DATASET EXCERPTS:
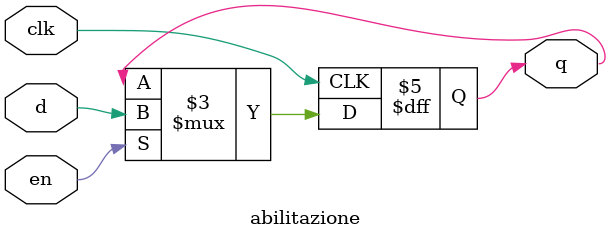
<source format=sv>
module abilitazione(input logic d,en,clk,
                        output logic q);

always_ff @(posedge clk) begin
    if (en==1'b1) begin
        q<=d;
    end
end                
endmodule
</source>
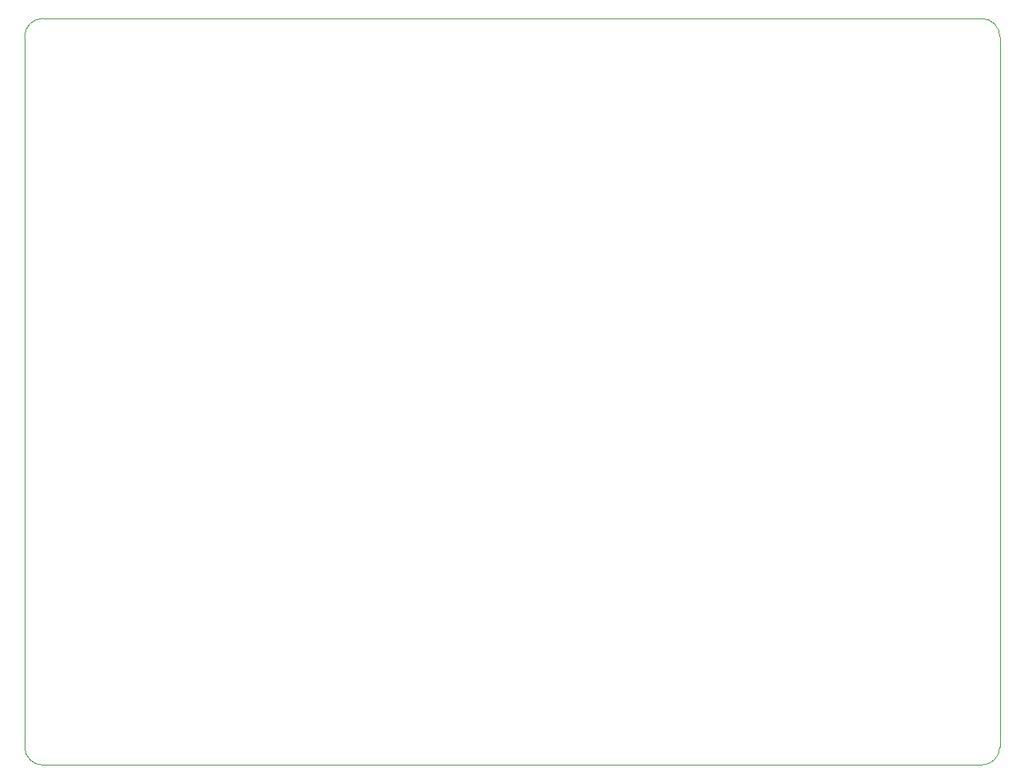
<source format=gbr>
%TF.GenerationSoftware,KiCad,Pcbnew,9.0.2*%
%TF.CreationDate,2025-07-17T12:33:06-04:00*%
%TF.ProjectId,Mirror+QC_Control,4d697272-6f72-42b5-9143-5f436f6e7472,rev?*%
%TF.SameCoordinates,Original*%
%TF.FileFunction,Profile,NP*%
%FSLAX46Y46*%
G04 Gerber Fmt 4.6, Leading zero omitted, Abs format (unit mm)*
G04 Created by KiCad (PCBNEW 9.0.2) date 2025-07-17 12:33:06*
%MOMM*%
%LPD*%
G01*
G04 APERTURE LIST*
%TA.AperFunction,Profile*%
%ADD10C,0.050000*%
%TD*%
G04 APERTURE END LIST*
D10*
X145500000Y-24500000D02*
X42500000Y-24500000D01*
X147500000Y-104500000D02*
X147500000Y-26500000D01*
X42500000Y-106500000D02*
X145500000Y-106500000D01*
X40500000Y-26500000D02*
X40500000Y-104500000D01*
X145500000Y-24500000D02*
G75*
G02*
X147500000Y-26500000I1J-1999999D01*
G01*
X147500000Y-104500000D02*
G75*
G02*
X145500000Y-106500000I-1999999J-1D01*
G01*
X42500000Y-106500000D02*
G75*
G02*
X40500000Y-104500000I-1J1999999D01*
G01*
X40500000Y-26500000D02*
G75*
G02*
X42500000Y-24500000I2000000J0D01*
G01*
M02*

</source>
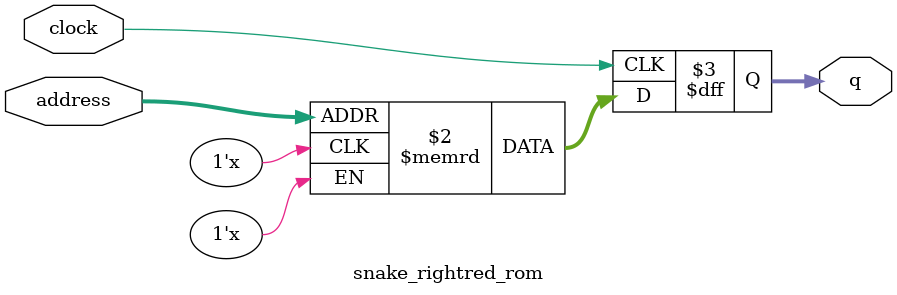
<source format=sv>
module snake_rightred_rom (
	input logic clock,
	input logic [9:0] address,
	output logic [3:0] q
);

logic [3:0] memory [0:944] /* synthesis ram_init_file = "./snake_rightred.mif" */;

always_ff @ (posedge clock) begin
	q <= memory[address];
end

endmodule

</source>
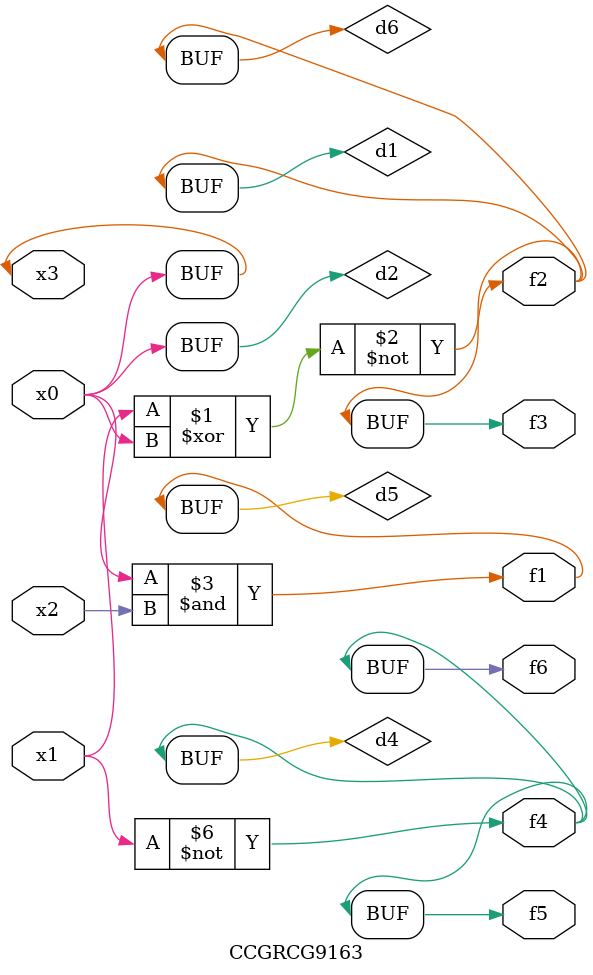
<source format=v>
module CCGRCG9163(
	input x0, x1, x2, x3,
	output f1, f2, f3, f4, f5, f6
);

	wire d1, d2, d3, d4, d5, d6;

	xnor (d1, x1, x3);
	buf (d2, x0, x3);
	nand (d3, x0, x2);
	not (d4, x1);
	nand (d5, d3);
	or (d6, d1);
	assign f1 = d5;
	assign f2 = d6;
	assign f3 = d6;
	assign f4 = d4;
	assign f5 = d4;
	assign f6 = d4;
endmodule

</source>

ACTIVITY:
Look over the data above and show each line that contains "KiCad".

PROBLEM SOLUTION:
%TF.GenerationSoftware,KiCad,Pcbnew,9.0.2*%
G04 Created by KiCad (PCBNEW 9.0.2) date 2025-07-17 12:33:06*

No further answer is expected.